• [Instructions for the task]: Word-for-word repetition of the records below is needed, but only from the line holding "climate Control, Origineel Widescreen B" through the final line, with pictures excluded.

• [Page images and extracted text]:
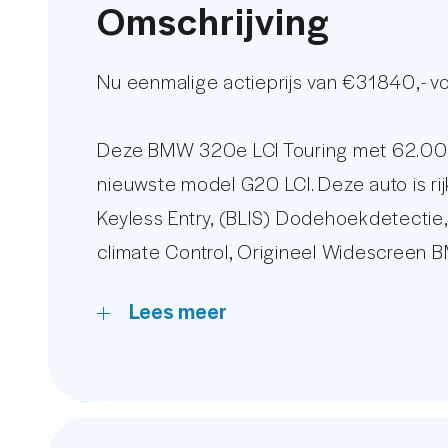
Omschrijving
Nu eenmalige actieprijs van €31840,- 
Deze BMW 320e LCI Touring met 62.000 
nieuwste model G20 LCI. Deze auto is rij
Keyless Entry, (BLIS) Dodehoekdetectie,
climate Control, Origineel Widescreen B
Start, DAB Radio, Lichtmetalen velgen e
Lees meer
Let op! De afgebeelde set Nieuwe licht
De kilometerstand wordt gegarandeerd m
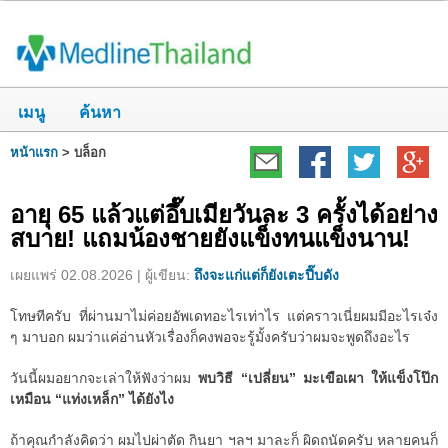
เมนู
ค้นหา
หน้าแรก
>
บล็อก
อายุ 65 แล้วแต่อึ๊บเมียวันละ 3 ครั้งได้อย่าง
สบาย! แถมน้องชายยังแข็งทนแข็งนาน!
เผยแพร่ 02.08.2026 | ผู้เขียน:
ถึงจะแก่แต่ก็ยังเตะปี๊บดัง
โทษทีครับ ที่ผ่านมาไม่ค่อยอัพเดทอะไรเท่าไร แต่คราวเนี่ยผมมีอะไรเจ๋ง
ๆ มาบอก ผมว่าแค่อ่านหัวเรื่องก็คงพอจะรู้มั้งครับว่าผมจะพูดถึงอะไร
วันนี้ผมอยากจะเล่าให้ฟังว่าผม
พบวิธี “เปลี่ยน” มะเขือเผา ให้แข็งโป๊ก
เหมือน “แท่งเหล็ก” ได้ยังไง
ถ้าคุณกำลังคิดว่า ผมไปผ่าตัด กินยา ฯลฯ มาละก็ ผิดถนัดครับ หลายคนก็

• [Task solution]:
climate Control, Origineel Widescreen B
Start, DAB Radio, Lichtmetalen velgen e
Lees meer
Let op! De afgebeelde set Nieuwe licht
De kilometerstand wordt gegarandeerd m
เมนู
ค้นหา
หน้าแรก
>
บล็อก
อายุ 65 แล้วแต่อึ๊บเมียวันละ 3 ครั้งได้อย่าง
สบาย! แถมน้องชายยังแข็งทนแข็งนาน!
เผยแพร่ 02.08.2026 | ผู้เขียน:
ถึงจะแก่แต่ก็ยังเตะปี๊บดัง
โทษทีครับ ที่ผ่านมาไม่ค่อยอัพเดทอะไรเท่าไร แต่คราวเนี่ยผมมีอะไรเจ๋ง
ๆ มาบอก ผมว่าแค่อ่านหัวเรื่องก็คงพอจะรู้มั้งครับว่าผมจะพูดถึงอะไร
วันนี้ผมอยากจะเล่าให้ฟังว่าผม
พบวิธี “เปลี่ยน” มะเขือเผา ให้แข็งโป๊ก
เหมือน “แท่งเหล็ก” ได้ยังไง
ถ้าคุณกำลังคิดว่า ผมไปผ่าตัด กินยา ฯลฯ มาละก็ ผิดถนัดครับ หลายคนก็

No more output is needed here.